Edited lecture by Jagad Guru Chris Butler
In their activities and interests, humans and animals have several characteristics in common:
- Animals eat. Human beings also have to eat.
- Animals sleep. Human beings also need sleep.
- Animals have sex to procreate. Humans also have sex.
- Animals defend themselves; they fight. Human beings also have to defend themselves.
Despite the similarities, there is a fundamental difference between human beings and animals. What is that difference?
The distinction between the human form of life and the animal form of life is not that humans sleep on beds and animals sleep on the ground; it’s not that humans walk on two legs and many animals walk on four legs; it’s not that humans eat at a dining table with utensils and napkins while animals just eat with their mouth to the ground in some way. Humans are not meant to simply be refined animals. There is a much deeper and meaningful difference between humans and animals.
Beyond the activities humans and animals have in common (eating, sleeping, mating, and defending), human beings have a fifth faculty: the intelligence to inquire into the truth of our existence:
- Who am I?
- Why am I here? What is the purpose of my existence?
- Why am I suffering?
- How can I liberate myself from this suffering condition?
It is this extraordinarily valuable ability to be introspective—to question the meaning and purpose of our existence and endeavor to find a solution to human suffering—that sets humans apart from animals.
To use a “muscle” analogy, a person who has very big muscles can pick up a 100-pound bag of rice. But a five-year old lacks the muscles to pick up that 100-pound bag. In the less evolved condition, when a person is in the animal form of life, he doesn’t have the spiritual muscles to be introspective and to make spiritual advancement.
If a person is born in the human form of life but doesn’t use that spiritual muscle—doesn’t take advantage of the opportunity to find answers to his identity and make spiritual advancement— then his muscles are wasted.
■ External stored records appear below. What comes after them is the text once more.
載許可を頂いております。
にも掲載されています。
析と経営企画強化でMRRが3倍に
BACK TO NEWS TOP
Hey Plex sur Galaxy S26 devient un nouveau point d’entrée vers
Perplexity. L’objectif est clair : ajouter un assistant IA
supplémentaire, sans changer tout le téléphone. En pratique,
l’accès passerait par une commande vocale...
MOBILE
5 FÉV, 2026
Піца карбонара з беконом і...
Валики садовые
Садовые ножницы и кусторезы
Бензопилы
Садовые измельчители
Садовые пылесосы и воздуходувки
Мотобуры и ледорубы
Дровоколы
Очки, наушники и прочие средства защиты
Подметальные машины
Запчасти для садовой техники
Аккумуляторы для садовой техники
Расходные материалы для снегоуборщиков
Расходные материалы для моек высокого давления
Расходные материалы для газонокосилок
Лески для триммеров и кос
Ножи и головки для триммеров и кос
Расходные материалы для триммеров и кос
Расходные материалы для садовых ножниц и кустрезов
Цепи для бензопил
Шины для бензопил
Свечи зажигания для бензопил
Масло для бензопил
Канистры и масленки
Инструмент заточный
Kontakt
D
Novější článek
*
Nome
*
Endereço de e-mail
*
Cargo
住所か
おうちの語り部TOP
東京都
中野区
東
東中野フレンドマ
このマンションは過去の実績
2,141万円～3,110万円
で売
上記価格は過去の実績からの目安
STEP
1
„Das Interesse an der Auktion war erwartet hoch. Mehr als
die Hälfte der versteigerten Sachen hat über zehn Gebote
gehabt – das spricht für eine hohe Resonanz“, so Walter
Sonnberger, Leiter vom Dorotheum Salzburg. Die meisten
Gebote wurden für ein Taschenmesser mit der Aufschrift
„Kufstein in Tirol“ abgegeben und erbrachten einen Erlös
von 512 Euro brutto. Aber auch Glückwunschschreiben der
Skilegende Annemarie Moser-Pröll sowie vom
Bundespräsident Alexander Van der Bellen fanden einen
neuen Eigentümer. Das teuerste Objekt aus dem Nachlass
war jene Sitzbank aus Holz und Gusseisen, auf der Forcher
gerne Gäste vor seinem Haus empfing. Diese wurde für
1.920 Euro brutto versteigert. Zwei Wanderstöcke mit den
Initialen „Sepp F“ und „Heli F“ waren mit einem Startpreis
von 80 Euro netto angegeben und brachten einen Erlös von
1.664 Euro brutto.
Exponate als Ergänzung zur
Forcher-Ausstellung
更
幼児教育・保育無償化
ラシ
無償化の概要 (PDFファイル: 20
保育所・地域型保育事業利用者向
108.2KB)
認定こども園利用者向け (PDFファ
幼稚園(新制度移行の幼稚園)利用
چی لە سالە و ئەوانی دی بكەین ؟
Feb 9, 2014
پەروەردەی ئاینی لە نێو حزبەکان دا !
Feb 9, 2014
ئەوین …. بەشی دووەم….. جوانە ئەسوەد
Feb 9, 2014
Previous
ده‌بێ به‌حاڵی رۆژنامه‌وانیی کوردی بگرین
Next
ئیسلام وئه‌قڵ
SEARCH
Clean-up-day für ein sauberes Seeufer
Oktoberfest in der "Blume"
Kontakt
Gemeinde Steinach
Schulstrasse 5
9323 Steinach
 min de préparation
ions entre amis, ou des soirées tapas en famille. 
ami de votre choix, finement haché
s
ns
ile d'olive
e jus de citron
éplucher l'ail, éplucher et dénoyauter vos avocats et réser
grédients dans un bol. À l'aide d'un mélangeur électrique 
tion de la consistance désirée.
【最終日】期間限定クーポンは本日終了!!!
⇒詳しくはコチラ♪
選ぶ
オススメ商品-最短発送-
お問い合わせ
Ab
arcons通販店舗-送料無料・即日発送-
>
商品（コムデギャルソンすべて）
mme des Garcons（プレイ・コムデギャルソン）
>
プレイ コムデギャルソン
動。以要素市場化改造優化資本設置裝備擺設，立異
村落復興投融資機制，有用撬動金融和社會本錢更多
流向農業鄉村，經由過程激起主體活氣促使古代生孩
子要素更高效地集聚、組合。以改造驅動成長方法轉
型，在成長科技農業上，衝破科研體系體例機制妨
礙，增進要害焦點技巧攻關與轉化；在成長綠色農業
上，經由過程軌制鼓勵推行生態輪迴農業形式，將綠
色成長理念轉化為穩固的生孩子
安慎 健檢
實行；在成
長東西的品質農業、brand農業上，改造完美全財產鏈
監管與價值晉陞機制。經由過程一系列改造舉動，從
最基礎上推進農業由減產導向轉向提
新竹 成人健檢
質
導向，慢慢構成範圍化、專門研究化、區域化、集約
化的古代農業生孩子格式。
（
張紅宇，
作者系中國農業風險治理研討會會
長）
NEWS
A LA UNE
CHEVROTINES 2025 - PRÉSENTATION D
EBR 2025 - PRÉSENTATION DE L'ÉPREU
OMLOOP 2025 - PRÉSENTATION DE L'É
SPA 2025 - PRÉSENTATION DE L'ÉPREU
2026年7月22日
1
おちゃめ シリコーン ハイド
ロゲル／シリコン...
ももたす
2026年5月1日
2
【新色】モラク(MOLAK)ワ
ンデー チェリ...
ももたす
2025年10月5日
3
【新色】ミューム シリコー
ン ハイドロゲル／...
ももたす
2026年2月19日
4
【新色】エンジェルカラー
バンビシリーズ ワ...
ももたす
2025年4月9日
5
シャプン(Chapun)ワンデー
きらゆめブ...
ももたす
As human beings, we have the opportunity to use our intelligence to seek answers to essential questions such as “Who am I?” and “What is the purpose of life?” If we don’t use the human form of life to seek answers to these all-important questions—if we simply remain preoccupied with eating, sleeping, mating, and defending—then we will have wasted the opportunity inherent in the human form to realize our true identity and purpose and achieve genuine spiritual happiness.